• **WHAT THE TASK ASKS**
When the line containing "32: (59, 102)" appears in the entries below, begin printing there and stop after the line containing "52: (316, 150)"; print each of those lines exactly and no other line.

☆ ☆ ☆

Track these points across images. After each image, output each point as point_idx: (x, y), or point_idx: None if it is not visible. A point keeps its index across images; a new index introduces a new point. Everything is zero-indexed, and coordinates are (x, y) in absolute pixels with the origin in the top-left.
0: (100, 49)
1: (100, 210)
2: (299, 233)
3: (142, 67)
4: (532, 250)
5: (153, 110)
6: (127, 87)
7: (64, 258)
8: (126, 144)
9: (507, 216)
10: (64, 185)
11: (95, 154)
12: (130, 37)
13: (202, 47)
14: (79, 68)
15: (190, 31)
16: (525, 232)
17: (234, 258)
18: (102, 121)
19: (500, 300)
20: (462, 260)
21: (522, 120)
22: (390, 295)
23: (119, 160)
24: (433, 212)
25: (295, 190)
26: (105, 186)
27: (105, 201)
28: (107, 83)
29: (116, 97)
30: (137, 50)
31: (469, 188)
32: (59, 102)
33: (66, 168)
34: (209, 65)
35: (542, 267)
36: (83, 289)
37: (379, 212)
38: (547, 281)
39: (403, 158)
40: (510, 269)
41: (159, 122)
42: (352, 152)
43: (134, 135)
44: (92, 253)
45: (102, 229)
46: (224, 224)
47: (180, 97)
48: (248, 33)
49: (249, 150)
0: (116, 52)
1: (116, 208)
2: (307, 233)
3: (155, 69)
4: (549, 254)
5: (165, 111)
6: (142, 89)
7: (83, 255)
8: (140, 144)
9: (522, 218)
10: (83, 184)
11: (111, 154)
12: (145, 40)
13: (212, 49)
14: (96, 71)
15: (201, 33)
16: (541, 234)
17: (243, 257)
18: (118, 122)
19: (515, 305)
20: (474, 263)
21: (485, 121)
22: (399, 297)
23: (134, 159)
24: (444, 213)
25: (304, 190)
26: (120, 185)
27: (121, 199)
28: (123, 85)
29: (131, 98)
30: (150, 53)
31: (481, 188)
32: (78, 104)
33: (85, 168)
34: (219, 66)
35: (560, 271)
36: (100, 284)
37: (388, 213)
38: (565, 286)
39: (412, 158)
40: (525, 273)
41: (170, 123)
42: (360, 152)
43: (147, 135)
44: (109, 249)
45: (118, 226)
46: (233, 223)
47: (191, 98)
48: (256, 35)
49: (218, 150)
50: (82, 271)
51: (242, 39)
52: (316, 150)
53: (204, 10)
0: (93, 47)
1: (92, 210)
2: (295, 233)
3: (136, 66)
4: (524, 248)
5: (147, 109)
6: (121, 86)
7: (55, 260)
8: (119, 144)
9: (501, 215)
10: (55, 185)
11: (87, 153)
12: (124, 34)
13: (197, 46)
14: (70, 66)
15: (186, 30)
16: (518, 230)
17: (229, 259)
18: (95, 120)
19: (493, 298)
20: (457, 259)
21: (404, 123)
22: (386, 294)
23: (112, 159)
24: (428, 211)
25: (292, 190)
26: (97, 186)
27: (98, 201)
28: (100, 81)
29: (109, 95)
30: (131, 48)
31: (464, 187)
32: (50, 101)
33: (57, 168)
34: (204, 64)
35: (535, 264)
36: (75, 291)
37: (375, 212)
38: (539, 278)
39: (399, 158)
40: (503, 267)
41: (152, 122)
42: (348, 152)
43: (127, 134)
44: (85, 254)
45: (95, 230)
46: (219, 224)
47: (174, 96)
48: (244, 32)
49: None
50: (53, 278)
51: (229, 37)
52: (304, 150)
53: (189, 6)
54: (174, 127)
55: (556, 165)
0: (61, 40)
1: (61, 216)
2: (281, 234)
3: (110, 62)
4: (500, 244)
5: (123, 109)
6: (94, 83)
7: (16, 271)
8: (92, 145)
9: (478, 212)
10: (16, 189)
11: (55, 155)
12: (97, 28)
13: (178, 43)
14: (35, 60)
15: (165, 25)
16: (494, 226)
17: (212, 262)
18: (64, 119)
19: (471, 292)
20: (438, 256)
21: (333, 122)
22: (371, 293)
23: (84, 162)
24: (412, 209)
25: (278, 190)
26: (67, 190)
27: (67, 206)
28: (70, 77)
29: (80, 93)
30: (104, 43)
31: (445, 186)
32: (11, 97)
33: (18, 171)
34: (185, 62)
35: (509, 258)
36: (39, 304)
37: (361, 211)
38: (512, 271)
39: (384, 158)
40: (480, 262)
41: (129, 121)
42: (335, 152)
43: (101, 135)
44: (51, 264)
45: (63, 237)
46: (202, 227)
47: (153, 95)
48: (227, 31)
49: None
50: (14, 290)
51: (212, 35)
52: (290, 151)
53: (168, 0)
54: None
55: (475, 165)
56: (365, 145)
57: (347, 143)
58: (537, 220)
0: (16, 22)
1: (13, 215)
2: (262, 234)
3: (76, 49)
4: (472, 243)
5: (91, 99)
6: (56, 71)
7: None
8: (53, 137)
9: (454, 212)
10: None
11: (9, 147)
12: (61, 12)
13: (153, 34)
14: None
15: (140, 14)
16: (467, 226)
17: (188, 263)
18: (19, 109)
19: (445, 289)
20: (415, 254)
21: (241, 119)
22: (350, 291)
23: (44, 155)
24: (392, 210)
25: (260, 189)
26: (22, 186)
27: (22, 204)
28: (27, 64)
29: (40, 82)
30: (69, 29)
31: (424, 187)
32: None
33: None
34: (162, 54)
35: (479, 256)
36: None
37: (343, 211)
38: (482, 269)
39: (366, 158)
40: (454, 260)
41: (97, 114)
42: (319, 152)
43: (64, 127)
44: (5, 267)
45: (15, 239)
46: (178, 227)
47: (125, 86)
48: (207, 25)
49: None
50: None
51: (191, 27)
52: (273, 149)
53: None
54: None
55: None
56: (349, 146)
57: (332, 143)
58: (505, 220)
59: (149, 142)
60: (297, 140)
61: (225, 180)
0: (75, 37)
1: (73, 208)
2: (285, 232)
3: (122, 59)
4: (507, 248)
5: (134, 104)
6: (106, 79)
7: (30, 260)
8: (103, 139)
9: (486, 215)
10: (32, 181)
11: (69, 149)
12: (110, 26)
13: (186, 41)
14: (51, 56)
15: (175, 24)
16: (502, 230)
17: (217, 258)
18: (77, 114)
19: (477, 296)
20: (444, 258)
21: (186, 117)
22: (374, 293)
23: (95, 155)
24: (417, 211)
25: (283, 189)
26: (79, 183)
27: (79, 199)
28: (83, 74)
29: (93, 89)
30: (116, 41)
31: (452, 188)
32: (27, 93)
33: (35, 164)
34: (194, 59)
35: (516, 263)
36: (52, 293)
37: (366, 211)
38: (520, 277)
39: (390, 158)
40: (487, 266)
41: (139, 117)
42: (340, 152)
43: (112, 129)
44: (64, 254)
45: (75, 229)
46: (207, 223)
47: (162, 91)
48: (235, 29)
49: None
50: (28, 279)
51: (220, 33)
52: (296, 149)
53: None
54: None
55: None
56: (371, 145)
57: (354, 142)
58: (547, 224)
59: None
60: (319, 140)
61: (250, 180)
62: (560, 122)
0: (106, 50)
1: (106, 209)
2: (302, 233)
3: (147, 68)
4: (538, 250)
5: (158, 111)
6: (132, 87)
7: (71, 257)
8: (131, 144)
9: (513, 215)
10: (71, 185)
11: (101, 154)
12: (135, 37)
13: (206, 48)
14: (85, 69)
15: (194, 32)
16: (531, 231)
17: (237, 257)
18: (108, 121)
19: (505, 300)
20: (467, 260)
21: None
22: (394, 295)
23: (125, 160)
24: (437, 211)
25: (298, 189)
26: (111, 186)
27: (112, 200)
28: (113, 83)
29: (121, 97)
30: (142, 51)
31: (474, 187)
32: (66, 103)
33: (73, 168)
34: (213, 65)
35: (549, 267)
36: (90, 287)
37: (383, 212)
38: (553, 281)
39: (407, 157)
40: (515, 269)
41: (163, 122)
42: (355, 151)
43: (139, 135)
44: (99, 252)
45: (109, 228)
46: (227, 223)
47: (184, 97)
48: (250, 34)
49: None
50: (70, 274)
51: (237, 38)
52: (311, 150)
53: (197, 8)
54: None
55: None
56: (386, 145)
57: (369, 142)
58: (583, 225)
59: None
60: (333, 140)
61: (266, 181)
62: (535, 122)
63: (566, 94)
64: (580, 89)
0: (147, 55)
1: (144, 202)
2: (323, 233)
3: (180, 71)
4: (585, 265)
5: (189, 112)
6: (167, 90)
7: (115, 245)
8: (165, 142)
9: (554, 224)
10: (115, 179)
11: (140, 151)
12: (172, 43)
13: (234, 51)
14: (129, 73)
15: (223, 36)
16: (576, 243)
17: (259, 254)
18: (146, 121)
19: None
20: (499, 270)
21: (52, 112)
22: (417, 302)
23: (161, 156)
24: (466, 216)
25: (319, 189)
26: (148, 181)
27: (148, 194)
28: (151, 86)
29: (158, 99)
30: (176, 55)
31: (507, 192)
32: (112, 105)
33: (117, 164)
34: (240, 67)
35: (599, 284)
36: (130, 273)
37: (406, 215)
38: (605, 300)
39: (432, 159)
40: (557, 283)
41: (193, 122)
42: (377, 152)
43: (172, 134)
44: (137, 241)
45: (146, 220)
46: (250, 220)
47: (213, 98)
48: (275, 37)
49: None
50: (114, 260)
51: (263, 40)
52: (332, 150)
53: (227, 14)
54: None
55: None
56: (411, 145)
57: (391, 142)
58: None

☆ ☆ ☆

• **SOLUTION FOR THIS EXERCISE**
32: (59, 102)
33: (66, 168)
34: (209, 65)
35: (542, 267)
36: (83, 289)
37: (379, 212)
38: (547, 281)
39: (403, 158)
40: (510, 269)
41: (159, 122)
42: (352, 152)
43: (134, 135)
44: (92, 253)
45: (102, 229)
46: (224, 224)
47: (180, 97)
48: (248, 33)
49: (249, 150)
0: (116, 52)
1: (116, 208)
2: (307, 233)
3: (155, 69)
4: (549, 254)
5: (165, 111)
6: (142, 89)
7: (83, 255)
8: (140, 144)
9: (522, 218)
10: (83, 184)
11: (111, 154)
12: (145, 40)
13: (212, 49)
14: (96, 71)
15: (201, 33)
16: (541, 234)
17: (243, 257)
18: (118, 122)
19: (515, 305)
20: (474, 263)
21: (485, 121)
22: (399, 297)
23: (134, 159)
24: (444, 213)
25: (304, 190)
26: (120, 185)
27: (121, 199)
28: (123, 85)
29: (131, 98)
30: (150, 53)
31: (481, 188)
32: (78, 104)
33: (85, 168)
34: (219, 66)
35: (560, 271)
36: (100, 284)
37: (388, 213)
38: (565, 286)
39: (412, 158)
40: (525, 273)
41: (170, 123)
42: (360, 152)
43: (147, 135)
44: (109, 249)
45: (118, 226)
46: (233, 223)
47: (191, 98)
48: (256, 35)
49: (218, 150)
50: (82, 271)
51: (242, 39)
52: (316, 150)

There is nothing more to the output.